Dataset excerpts
=-=-=-=-=

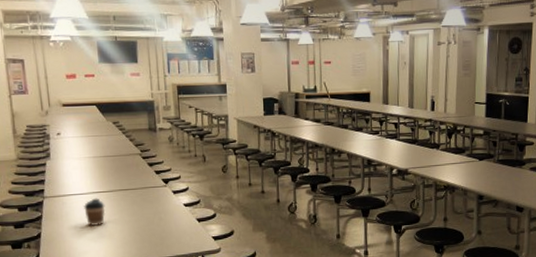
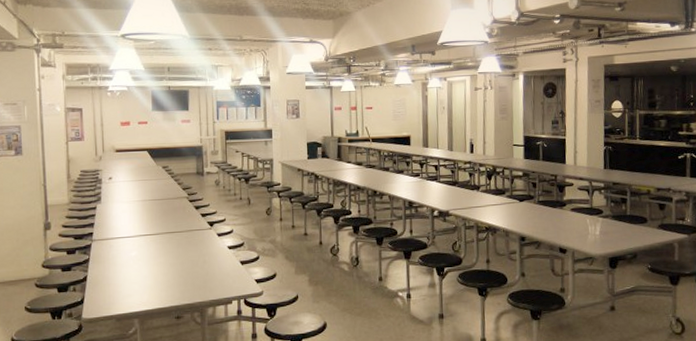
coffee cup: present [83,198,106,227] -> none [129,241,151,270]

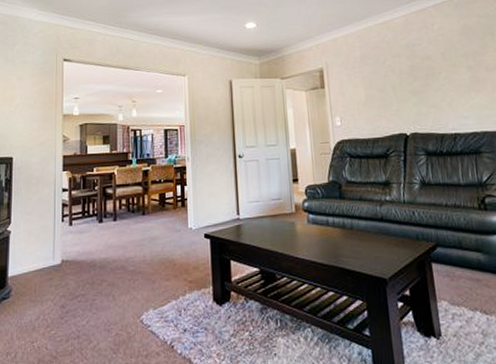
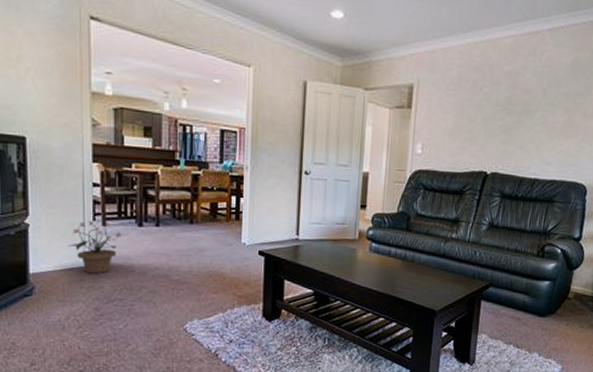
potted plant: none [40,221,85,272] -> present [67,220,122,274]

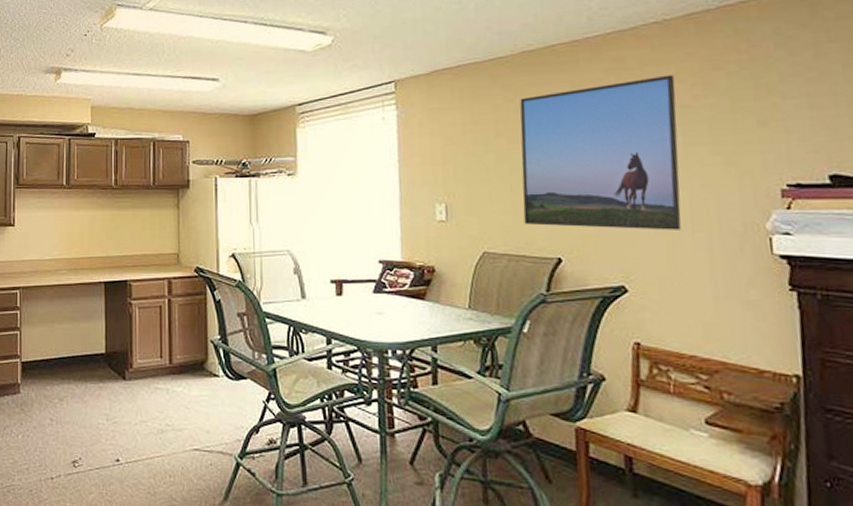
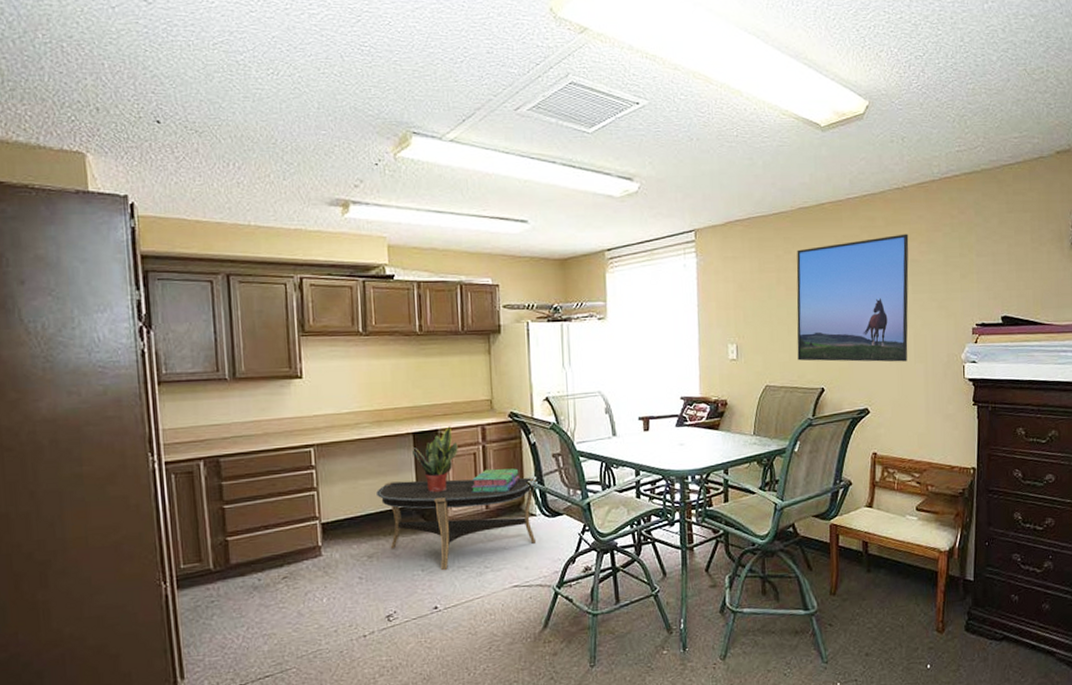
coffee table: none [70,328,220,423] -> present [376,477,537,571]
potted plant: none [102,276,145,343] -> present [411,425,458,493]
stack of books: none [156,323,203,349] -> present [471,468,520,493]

=-=-=-=-=

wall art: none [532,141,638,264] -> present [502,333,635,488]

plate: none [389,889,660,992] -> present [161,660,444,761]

=-=-=-=-=

Job
When you reach the line with "coffee table: none" in the records above, start writing out lines exactly, and stop once the line with "stack of books: none" has been written; include nothing else.

Worked solution
coffee table: none [70,328,220,423] -> present [376,477,537,571]
potted plant: none [102,276,145,343] -> present [411,425,458,493]
stack of books: none [156,323,203,349] -> present [471,468,520,493]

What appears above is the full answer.